= Seiichiro Tarui =

Seiichiro Tarui (垂井 清一郎, Tarui Seiichirō) is a Japanese physician and metabolic disorder researcher. He received the Uehara Award in 1990 while working as a professor at the University of Osaka. He also received the Takeda Medical Science Prize in 1995.

==Biography==

Seiichiro Tarui was born in Kōshien, Nishinomiya, Hyōgo Prefecture. He qualified in medicine at the University of Osaka in 1953. From 1959 he was an assistant in the Second Department of Internal Medicine at this university, where he conducted clinical research on disorders of carbohydrate metabolism. He was appointed as Associate Professor of Internal Medicine in 1966, and in 1978 he was elevated to the chair of internal medicine.
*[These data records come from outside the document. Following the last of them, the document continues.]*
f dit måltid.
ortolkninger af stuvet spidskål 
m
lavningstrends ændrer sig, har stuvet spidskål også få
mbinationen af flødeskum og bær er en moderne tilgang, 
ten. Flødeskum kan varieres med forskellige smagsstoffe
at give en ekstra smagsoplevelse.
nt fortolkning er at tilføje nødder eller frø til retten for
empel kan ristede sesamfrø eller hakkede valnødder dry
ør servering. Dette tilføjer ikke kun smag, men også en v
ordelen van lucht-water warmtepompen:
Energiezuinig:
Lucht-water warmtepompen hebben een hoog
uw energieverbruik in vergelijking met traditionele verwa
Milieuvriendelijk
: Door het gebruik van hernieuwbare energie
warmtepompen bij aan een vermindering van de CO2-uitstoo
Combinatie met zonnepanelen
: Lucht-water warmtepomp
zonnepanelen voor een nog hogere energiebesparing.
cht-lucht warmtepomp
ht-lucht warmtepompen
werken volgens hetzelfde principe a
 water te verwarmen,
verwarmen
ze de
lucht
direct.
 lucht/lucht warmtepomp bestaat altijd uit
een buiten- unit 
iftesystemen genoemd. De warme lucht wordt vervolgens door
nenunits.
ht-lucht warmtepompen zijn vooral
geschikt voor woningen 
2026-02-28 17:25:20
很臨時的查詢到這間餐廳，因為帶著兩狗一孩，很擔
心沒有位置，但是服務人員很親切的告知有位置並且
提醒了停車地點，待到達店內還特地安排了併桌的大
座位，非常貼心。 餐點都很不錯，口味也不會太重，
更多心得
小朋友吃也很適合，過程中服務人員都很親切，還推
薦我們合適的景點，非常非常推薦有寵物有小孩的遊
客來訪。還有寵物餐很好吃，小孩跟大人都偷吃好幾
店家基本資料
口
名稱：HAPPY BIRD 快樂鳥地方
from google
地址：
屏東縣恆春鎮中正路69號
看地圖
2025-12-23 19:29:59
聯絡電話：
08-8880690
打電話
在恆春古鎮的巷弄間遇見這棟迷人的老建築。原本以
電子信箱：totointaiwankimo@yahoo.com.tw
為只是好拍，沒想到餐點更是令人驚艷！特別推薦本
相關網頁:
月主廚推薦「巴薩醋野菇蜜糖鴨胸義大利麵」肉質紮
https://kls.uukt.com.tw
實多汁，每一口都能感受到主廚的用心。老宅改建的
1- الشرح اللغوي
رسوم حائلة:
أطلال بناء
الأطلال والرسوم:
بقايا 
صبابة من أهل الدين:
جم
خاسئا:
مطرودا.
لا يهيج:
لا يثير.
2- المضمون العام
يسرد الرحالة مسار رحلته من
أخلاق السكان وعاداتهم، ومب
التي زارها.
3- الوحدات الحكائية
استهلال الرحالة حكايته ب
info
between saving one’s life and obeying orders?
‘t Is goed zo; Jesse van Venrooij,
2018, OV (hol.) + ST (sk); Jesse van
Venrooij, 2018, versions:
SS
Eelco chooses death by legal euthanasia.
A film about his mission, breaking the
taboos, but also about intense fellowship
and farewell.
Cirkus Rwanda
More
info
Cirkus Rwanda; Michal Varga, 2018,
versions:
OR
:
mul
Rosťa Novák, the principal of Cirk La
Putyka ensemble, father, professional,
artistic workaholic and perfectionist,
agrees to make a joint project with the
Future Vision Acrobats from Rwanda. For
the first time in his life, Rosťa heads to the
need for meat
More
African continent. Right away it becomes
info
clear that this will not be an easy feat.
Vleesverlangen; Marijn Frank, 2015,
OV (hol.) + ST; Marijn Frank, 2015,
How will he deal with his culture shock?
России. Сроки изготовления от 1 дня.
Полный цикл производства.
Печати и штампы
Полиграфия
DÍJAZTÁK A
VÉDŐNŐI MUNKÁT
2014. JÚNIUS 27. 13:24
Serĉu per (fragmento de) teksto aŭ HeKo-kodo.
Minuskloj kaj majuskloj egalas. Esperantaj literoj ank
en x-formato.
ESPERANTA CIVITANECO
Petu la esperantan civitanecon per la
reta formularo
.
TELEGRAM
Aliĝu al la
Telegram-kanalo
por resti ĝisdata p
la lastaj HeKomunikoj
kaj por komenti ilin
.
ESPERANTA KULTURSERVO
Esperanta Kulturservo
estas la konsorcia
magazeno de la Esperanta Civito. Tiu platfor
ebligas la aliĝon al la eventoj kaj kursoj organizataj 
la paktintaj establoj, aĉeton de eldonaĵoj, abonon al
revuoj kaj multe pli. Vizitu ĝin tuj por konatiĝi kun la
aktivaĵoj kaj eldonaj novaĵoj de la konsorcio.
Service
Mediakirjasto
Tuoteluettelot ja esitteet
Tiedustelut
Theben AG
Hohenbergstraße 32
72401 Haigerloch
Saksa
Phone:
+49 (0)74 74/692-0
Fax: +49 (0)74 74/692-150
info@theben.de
He retired with emeritus status in 1991. He then became Director of Otemae Hospital, Osaka.

==Associated eponyms==
Tarui's disease – An inborn error of glycogen metabolism characterized by phosphofructokinase deficiency in the muscles, associated with abnormal deposition of glycogen in muscle tissues.
Tarui disease typically manifests itself in childhood with exercise intolerance and anaemia. The fatal variant normally onsets within the first year of life, and all reported cases have died before the age of four. The adult variant normally sets in during late adulthood in the form of progressive limb muscle weakness without myoglobinuria or cramps.